Thursday, July 12, 2007

B < PL

Since when did law school include Algebra? Our prof kept calling it "Calculus." I refrained from mentioning that it was technically stats because the equation deals with probability and not measurement of a parabola or asymptote.... aggh. And then it really messed me up because if it was a true stat, then P would technically be less than 1, which would decrease the size of L, and that's no good because as L decreases then it loses it's utility as a measurement of overall harm of injury, which in turn lessens the amount of burden required in order to establish responsibility of duty, and.....I need to stop now. I truly need to stop now because this is not heading any where useful.

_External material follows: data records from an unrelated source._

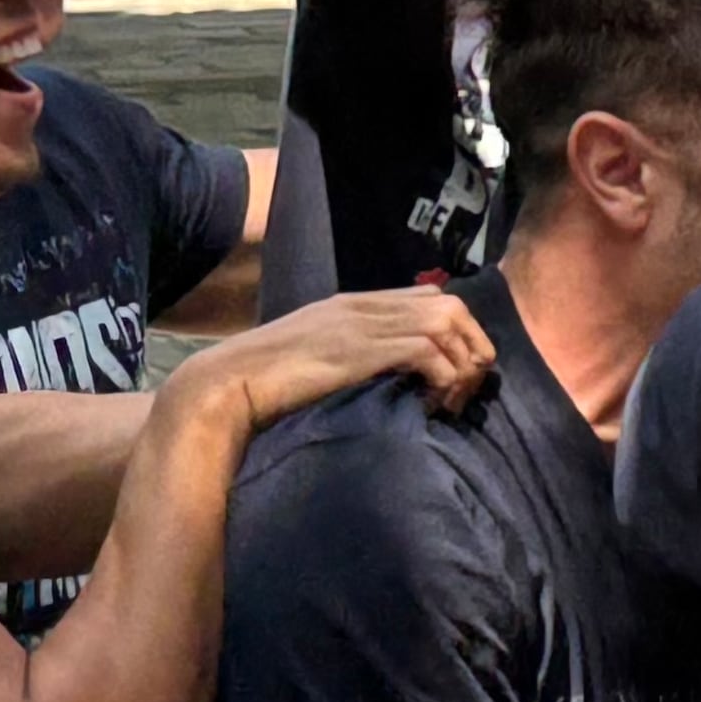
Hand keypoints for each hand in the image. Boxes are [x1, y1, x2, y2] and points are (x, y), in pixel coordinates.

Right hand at [196, 283, 500, 433]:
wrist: (229, 383)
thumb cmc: (263, 383)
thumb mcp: (314, 359)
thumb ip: (347, 356)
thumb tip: (380, 381)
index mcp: (353, 304)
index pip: (429, 297)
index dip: (454, 331)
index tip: (455, 370)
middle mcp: (364, 306)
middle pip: (450, 305)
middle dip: (471, 345)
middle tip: (465, 388)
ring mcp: (363, 324)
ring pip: (446, 323)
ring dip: (461, 364)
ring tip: (449, 401)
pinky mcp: (362, 349)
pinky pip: (428, 352)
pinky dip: (441, 378)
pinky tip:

Right now in Tort's we're focusing on Negligence. This week's series of assignments covered the concepts of "duty" and "standard of care." Duty is nicely (or not so nicely depending) summarized in the title of this post.

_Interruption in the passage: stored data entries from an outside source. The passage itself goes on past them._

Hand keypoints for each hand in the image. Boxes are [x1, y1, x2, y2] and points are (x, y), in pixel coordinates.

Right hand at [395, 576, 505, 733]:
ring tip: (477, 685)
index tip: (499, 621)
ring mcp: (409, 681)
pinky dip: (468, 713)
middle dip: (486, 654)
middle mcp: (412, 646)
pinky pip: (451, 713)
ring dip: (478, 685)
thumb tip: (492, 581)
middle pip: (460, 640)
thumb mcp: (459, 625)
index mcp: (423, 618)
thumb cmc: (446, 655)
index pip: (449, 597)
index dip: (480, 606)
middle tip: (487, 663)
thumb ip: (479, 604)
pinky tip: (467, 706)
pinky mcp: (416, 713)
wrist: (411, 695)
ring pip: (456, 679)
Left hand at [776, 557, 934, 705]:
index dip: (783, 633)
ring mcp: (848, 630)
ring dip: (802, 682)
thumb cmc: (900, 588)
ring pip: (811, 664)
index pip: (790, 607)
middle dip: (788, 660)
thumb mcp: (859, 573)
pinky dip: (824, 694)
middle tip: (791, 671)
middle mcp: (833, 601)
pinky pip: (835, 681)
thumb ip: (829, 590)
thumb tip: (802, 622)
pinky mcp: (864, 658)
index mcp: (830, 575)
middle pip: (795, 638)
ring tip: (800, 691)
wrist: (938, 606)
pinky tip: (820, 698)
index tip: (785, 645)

For those of you fellow Concord 1L's in the April cohort can you name the pieces of the equation, who developed it, how it has been amended by modern courts to make it more equitable, and the landmark case it was developed from?

For the non-1L's the answers are below.....

The Hand formula - developed by Judge Learned Hand

B = Burden of injury prevention; P = Probability of injury occurring; L = Injury (which is difficult to quantify)

It has been amended/interpreted by modern courts to look more like this:
BUPL = no duty exists. Where U is the benefit that is gained by the activity as opposed to the magnitude of an injury (L) if an injury were to occur.

Landmark case: United States v. Carroll Towing Company.